In its No Rain on the Plain investigative report Planet Tracker revealed how deforestation in the Brazilian Amazon is directly affecting the region’s ability to reap two crop harvests in a single year.
Brazil has been able to be a dominant soy and maize exporter in part due to a farming technique called double cropping, whereby the same soil reserves are used to produce two crops consecutively in a single year.
The report has found that continued deforestation is shortening the rainy season and decreasing precipitation levels. This leads to a shorter window to plant and harvest two crops under the double cropping practice and results in a higher chance of the second crop failing as it wasn’t given sufficient time.

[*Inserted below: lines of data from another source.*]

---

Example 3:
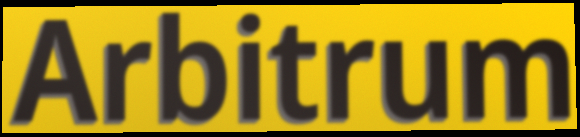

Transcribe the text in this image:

Arbitrum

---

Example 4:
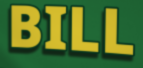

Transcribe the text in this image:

BILL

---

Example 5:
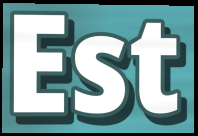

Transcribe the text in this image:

Est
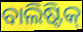
ବାଲିଷ୍ଟିକ୍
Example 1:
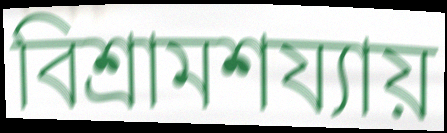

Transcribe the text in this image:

বিশ্রামশয্যায়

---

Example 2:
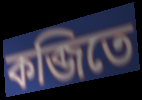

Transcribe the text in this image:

কব্জিতে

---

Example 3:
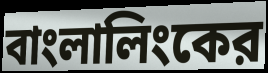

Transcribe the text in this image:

বাংলালিংকের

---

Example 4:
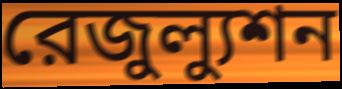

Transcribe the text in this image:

রেজুল্যুশন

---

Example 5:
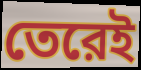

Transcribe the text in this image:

তেরেই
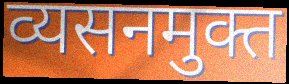
व्यसनमुक्त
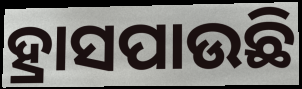
ହ୍ରାସପାଉଛି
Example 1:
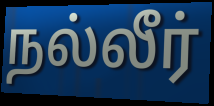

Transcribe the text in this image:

நல்லீர்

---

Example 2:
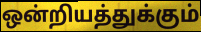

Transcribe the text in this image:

ஒன்றியத்துக்கும்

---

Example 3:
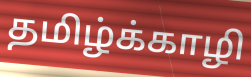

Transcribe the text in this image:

தமிழ்க்காழி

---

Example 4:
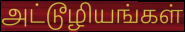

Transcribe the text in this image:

அட்டூழியங்கள்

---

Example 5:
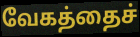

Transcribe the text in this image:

வேகத்தைச்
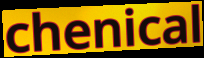
chenical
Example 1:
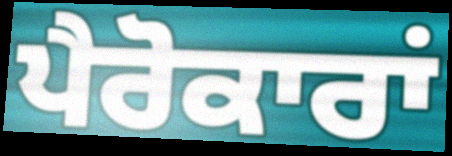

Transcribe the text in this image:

ਪੈਰੋਕਾਰਾਂ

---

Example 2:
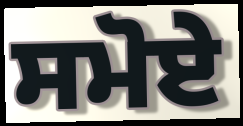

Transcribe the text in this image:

ਸਮੋਏ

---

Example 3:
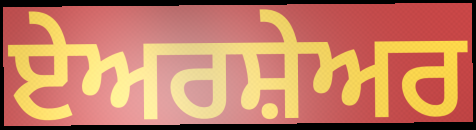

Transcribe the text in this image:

ਏਅਰਸ਼ੇਅਰ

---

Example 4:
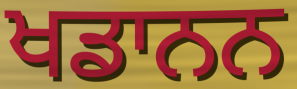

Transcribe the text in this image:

ਖਡਾਨਨ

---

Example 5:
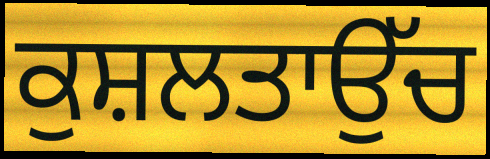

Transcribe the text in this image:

ਕੁਸ਼ਲਤਾਉੱਚ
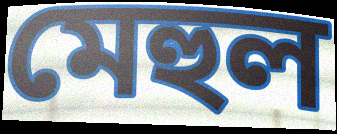
মেহুল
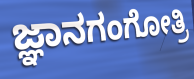
ಜ್ಞಾನಗಂಗೋತ್ರಿ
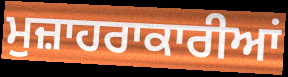
ਮੁਜ਼ਾਹਰਾਕਾਰੀਆਂ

One response could be further deforestation so that current production levels can be maintained – which, of course, would only further exacerbate the problem of changing rainfall and quickly negate any short-term gains from farming in newly deforested land, the report’s authors write.

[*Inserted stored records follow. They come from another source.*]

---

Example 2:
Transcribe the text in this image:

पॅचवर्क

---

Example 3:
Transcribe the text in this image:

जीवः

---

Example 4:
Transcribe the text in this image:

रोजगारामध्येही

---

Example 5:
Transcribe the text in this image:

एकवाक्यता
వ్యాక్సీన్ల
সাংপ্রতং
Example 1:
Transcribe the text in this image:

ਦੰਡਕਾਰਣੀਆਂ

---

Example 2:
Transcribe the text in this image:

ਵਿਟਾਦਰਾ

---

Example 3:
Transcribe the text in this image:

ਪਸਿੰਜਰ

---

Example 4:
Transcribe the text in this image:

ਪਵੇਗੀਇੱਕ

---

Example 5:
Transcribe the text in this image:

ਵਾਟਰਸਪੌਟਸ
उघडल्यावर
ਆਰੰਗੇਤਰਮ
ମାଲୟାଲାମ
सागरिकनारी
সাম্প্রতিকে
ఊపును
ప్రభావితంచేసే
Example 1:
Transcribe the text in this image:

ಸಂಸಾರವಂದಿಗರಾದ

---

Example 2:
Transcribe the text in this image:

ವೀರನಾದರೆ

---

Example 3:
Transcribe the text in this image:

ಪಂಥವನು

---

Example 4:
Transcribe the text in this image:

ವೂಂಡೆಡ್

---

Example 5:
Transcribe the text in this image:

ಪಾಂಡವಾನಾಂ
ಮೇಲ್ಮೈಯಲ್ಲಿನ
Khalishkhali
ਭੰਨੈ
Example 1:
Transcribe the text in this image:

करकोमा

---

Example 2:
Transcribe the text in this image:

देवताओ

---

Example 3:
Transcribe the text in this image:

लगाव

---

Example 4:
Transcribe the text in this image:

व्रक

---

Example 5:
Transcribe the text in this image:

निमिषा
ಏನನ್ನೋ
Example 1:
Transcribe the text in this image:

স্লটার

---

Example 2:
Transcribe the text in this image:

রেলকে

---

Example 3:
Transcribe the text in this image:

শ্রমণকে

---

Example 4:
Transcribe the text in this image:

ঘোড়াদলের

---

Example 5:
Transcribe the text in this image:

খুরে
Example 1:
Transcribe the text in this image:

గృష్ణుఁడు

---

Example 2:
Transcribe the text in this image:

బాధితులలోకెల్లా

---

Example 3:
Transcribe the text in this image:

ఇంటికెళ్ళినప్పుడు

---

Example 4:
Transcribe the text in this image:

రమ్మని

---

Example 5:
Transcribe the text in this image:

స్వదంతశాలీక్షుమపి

“Planet Tracker’s innovative report, No Rain on the Plain, exposed the largely unrecognised deforestation-driven regional climate feedback loop in Brazil which is threatening crop yields,” said Peter Elwin, director of fixed income and head of the food & land use programme at Planet Tracker. “Planet Tracker made practical recommendations for investors to pressure Brazil’s government and agribusiness sector to stop deforestation and protect returns”
Planet Tracker has taken these findings to Brazil’s sovereign bond, equity and debt investors, to put pressure on Brazil’s government and the agribusiness sector, and made practical recommendations to stop deforestation and protect returns, it said.